Humans tell stories. We are really good at it. Both the telling part and the receiving. A good story says so much more than the volume of words or visuals used.
While stories fills much of my day the greatest storytellers I respect are those on the front lines of combat. People enduring real physical risk to tell stories that need to be told. Rather than the stories somebody wants to tell.
The Imperial War museum currenlty has a powerful exhibit by iconic war photojournalist Don McCullen - Shaped by War.
On Saturday fresh off the plan from six months in Afghanistan British Army photographer Sergeant Steve Blake along with the head of photography at the museum talked about covering 21st Centruy Conflicts.
His story of covering modern conflict is one of the most compelling stories I've heard in recent years.
Firstly, with extreme forensic distance the head of photography chronicled the shift int he past 20 years from film to digital photography and its moral and operational implications.
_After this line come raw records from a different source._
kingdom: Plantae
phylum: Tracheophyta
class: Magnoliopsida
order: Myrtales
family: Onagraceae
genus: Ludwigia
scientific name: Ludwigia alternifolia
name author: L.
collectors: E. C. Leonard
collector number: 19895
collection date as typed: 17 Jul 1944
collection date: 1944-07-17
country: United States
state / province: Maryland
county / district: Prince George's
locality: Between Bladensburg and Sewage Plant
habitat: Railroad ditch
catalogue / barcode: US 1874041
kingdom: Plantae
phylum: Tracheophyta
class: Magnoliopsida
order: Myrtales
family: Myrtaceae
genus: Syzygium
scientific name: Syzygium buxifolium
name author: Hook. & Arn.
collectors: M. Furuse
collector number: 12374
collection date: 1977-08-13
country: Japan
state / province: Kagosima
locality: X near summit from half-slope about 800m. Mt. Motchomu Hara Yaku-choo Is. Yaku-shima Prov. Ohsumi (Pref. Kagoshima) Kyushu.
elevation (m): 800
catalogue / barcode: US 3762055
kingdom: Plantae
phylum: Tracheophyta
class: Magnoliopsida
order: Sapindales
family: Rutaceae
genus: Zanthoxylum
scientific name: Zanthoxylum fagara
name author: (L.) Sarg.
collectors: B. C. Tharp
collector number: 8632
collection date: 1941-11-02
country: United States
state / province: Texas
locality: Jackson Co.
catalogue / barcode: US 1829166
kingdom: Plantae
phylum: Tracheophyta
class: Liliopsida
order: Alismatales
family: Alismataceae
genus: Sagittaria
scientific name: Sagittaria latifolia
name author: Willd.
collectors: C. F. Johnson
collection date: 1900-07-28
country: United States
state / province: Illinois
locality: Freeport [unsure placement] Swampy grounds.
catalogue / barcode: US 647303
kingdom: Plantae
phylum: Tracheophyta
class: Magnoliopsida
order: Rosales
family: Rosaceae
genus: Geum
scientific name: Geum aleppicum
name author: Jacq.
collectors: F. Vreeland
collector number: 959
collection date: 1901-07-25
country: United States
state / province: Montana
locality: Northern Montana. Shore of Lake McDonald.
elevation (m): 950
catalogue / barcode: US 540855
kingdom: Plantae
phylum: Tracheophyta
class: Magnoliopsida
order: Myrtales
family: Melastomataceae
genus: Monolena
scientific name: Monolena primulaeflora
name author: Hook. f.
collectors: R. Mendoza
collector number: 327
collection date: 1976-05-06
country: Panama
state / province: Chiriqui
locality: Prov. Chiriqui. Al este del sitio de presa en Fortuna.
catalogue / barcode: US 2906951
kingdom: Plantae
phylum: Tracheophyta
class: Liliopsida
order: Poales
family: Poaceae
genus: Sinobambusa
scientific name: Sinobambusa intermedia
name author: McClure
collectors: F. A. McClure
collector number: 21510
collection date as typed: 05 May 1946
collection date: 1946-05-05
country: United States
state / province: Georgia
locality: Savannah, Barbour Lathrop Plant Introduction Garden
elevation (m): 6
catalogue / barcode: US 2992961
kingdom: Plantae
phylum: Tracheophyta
Followed by Steve pragmatically detailing the team structure and how despite being a photographer he is a soldier first. A soldier who must engage a population with a thing most have never seen - his camera.
Most interesting to me is their team structure. Steve works in a group of three. Himself on stills, another on film and their leader, a superior, who serves as the official media voice and is responsible for all radio content.
These three, with their individual equipment adding 50 points to each's back and a shared satellite uplink operate as a self contained mobile news room that delivers against every single possible medium.
Some stuff they shoot goes on TV, some on Facebook, some in newleters and some in magazines. They don't worry about the medium, just getting the story.
I loved the brutal simplicity of three people getting all possible required content for any medium.
When lives are at stake, no time for messing around.